1993年1月21日、Xでの活動と並行して、LUNA SEAのJとINORANとともに「MxAxSxS」名義でオムニバスアルバム『DANCE 2 NOISE 004』に参加。

 

8月5日、2枚のソロシングル“EYES LOVE YOU”(作詞:森雪之丞/作曲:hide)、“50%&50%”(作詞:森雪之丞/作曲:hide)を同時発売しソロデビュー。オリコン3位と6位。

 

 

8月25日、ワーナーミュージック・ジャパン移籍第一弾アルバム『ART OF LIFE』を発売、収録曲は29分に及ぶタイトルトラック1曲のみ。初動売上で30万枚以上、最終的な累計売上は60万枚を超えるヒット作となった。オリコン1位。

9月29日、ZI:KILLのTUSKと、映像作品『Seth et Holth』を発表する。

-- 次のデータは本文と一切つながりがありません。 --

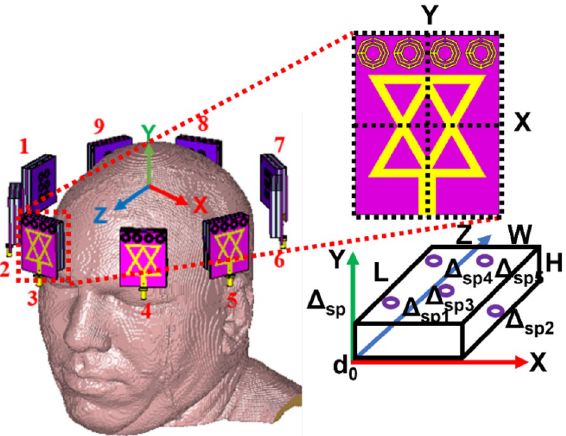
Figure 17. Arbitrary current and voltage picking point of stacked antenna and impedance matching scenario between antenna and Hugo model.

11月10日、9thシングル“Tears”をMMGから発売、オリコン2位。

 

 

1994年1月21日、3rdソロシングル“DICE”(作詞・曲:hide)を発売、ソロシングルとしては初めて自身で作詞作曲を手掛けた。オリコン6位、売り上げ25.9万枚。

 

2月、初のソロアルバム『HIDE YOUR FACE』を発売。オリコン1位。ジャケットの仮面のオブジェは、映画『エイリアン』などで知られるH・R・ギーガーによるデザイン。また、同年3月から4月にかけて初のソロツアーを開催した。

 

3月24日、4thソロシングル“TELL ME”(作詞・曲:hide)を発売、エースコックのCMソング。オリコン4位、売り上げ22.8万枚。

 

7月10日、10thシングル“Rusty Nail”をAtlanticからリリース、オリコン1位。

 

 

1995年8月1日、11thシングル“Longing 〜跡切れたmelody〜”を発売、オリコン1位。

 

12月11日、12thシングル“Longing 〜切望の夜〜”を発売、オリコン5位。

 

 

1996年2月26日、13thシングル“DAHLIA”を発売、オリコン1位。

 

同年、アマチュアバンドであったZEPPET STOREの楽曲や存在を世間に知らしめたいという動機からレーベル「LEMONed」(レモネード)を立ち上げる。

5月22日、レーベルと同名タイトルのオムニバスアルバムとビデオを発売することでレーベルの存在を公にした。

6月よりソロアルバム制作を開始。

6月24日、5thソロシングル“MISERY”(作詞・曲:hide)を発売、オリコン3位、売り上げ21.3万枚。

 

7月8日、14thシングル“Forever Love”を発売、オリコン1位。

 

8月12日、6thソロシングル“Beauty & Stupid”(作詞・曲:hide)を発売、オリコン4位、売り上げ20.3万枚。

 

8月26日、15thシングル“CRUCIFY MY LOVE”を発売、オリコン2位。

 

9月2日、2ndソロアルバム『PSYENCE』を発売。オリコン1位。

 

11月4日、4thアルバム『DAHLIA』を発売。

 

11月18日、HIDEが作詞作曲を手掛けた16thシングル“SCARS”(作詞・曲:HIDE)を『DAHLIA』からリカット、オリコン15位。

 

12月18日、7thソロシングル“Hi-Ho/GOOD BYE”(ともに作詞・曲:hide)を発売、オリコン8位、売り上げ12.2万枚。

 

 

 

1997年9月22日、TOSHIの脱退によりX JAPANは解散を発表。その後、ファンに対する「けじめ」としてライヴをしようとHIDEがYOSHIKIを説得。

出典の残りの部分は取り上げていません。